ISTANBUL - Turkey’s wine industry, which is already in distress due to high private-consumption tax, contracts 14 percent in 2008 with the impact of the global economic crisis.

The global crisis, coupled with a high private-consumption tax, has hit entrepreneurs who are invested in wine. The sector contracted 14 percent in 2008, forcing firms in distress to put their vineyards up for sale.

A factory in the Aegean city of Denizli has been put up for sale while Hüseyin Fidan, an entrepreneur, has also put on offer his 500-square-meter vineyard in Çatalca, a rural district of Istanbul, for 250,000 euros. Yunus Mermerci, a businessman who planned to establish a factory in Akhisar, a town in the Aegean region, has suspended construction.

The economic crisis and high private-consumption tax make it impossible to profit, according to Mehmet Bayram İlkimen, who launched a wine business in Denizli nearly three years ago under the brand of Nikfer.

"We are unable to obtain any profit and make forward sales. The private-consumption tax also constitutes a problem. Therefore, we put the vineyard up for sale for 1 million euros. However, we have reduced the figure to 850,000 euros due to lack of interest," he said, adding that the 300-square-meter vineyard has an annual capacity of 160,000 tons.

Tourism season a glimmer of hope for wine producers
The wine sector contracted 14 percent in 2008, according to Yasin Tokat, chairman of the Wine Producers Association. Tokat said many investors who entered the sector in the last five years are now unable to survive due to the crisis and the high tax. Noting that the sector’s only hope is the tourism season, Tokat said exports would be relied on as the Turkish Lira loses value.

Expressing investors’ disillusionment after entering the sector hoping for high profits, Memduh Erdoğan, marketing manager of the Kocabağ brand, said, "Those who entered have become forced to leave almost immediately."

The number of factories in Şarköy of Tekirdağ, in Thrace, has declined from 13 to three or four, said Fehmi Bağcı, owner of the Bağcı brand. "Many firms have closed down and most of them had just entered the wine business recently for pleasure, relying on the money they have."

A substantial proportion of wine firms make forward sales to tourism regions in order to pay taxes, Bağcı said. "We can receive payments only at the end of the season. However, the government demands the taxes immediately. Therefore, many firms take out loans to pay their taxes and face distress in their payments."
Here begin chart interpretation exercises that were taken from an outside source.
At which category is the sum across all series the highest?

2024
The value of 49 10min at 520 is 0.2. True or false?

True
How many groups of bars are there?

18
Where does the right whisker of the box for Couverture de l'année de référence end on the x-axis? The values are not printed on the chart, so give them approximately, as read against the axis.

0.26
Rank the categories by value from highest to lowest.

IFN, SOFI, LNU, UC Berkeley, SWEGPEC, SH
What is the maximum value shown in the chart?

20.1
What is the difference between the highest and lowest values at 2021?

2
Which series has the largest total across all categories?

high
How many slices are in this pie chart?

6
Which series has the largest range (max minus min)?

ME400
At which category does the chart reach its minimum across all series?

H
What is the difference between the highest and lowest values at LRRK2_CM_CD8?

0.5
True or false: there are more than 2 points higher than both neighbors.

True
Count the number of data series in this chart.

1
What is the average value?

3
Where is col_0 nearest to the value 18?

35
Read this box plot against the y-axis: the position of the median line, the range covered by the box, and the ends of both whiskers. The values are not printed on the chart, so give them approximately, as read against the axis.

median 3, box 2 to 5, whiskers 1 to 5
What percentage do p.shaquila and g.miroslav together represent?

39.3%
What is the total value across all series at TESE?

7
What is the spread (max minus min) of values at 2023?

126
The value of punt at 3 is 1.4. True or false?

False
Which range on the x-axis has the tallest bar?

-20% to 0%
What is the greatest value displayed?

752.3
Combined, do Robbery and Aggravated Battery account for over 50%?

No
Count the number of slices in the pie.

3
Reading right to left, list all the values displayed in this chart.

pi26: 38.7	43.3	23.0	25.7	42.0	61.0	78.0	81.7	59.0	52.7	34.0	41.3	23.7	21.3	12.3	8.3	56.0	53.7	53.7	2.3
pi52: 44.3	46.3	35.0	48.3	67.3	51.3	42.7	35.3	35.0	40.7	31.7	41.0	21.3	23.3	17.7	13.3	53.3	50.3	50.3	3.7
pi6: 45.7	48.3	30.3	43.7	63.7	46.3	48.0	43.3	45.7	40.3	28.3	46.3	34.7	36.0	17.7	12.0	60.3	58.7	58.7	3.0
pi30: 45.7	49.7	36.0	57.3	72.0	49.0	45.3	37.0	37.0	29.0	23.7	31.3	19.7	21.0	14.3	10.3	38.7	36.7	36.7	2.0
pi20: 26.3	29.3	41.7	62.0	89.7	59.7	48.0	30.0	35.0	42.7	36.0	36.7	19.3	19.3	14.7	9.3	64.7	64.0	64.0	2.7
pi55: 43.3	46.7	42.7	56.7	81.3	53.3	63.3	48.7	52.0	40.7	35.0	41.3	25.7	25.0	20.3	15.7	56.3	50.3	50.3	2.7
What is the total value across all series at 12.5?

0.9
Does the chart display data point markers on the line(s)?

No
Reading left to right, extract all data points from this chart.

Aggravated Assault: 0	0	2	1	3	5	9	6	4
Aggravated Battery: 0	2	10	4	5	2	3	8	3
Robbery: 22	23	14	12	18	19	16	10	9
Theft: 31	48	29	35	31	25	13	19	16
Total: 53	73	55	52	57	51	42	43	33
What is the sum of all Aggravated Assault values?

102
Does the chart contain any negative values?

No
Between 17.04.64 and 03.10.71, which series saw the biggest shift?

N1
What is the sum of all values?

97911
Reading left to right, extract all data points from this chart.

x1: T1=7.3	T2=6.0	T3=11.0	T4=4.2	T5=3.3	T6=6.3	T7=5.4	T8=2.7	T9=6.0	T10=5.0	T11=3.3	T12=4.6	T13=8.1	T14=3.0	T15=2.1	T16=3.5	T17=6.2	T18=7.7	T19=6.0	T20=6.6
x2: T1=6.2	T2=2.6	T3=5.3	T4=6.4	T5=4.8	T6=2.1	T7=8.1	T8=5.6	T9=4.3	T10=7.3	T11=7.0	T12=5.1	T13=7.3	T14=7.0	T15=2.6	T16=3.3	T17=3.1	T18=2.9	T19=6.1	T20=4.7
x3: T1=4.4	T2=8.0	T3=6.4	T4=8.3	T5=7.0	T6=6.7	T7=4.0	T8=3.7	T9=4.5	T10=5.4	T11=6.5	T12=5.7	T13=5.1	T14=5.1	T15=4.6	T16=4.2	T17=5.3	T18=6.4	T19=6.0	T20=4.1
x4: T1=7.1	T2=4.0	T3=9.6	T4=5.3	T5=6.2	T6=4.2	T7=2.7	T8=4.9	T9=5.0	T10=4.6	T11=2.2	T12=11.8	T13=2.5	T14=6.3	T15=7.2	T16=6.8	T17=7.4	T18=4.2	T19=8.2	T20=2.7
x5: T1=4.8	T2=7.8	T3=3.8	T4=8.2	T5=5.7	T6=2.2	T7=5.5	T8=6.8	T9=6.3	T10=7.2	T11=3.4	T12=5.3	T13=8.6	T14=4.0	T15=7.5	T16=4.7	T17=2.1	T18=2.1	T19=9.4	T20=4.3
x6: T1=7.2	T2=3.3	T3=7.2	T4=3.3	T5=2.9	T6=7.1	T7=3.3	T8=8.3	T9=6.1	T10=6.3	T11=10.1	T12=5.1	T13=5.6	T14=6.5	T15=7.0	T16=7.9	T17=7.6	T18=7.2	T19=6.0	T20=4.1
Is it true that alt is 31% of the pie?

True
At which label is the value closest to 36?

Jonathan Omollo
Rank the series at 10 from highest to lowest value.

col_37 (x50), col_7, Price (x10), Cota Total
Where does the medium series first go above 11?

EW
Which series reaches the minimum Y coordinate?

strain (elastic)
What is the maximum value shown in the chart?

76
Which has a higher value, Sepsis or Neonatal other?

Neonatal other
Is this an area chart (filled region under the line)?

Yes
Bağcı said the interest in cheap wines has climbed due to the crisis and that cheap wine sales have grown from 50 percent to 70 percent. Can Ortabaş, an investor from the Aegean port city of İzmir who established a vineyard with an investment of 6 million euros in Urla, said many firms have either put their factories up for sale or suspended production.

Stating that the high private-consumption tax has killed the sector, Ortabaş said, "Despite all distresses, we have not given up investments. However, not everyone is as strong as us. Even villagers have started to leave viniculture now."

Many countries do not implement a private-consumption tax on wine, Ortabaş said, adding that the tax is a great error that should be overcome by all means.

Enis Güner, a board member of the Sevilen brand, said, "We have been in this business for 70 years. However, if a foreigner comes now, I would either be involved in a partnership or sell the factory to invest abroad."

Besides the industry, 100,000 families involved in viniculture are also in distress, said Güner, signaling further problems for next year, adding that high wine prices in restaurants also damage the sector. Two types of private-consumption taxes are imposed on wine, namely a lump-sum tax and a percentage tax. Nearly one year ago, the Cabinet reduced the minimum lump-sum tax on fresh grape wine and other fermented beverages by 46.6 percent. With the new arrangement, the minimum lump-sum tax dropped from 3.28 Turkish Liras to 1.75 liras. However, for the fact that no change has occurred in the percentage tax of 62.2 percent imposed on wines that cost more than 5 liras per liter.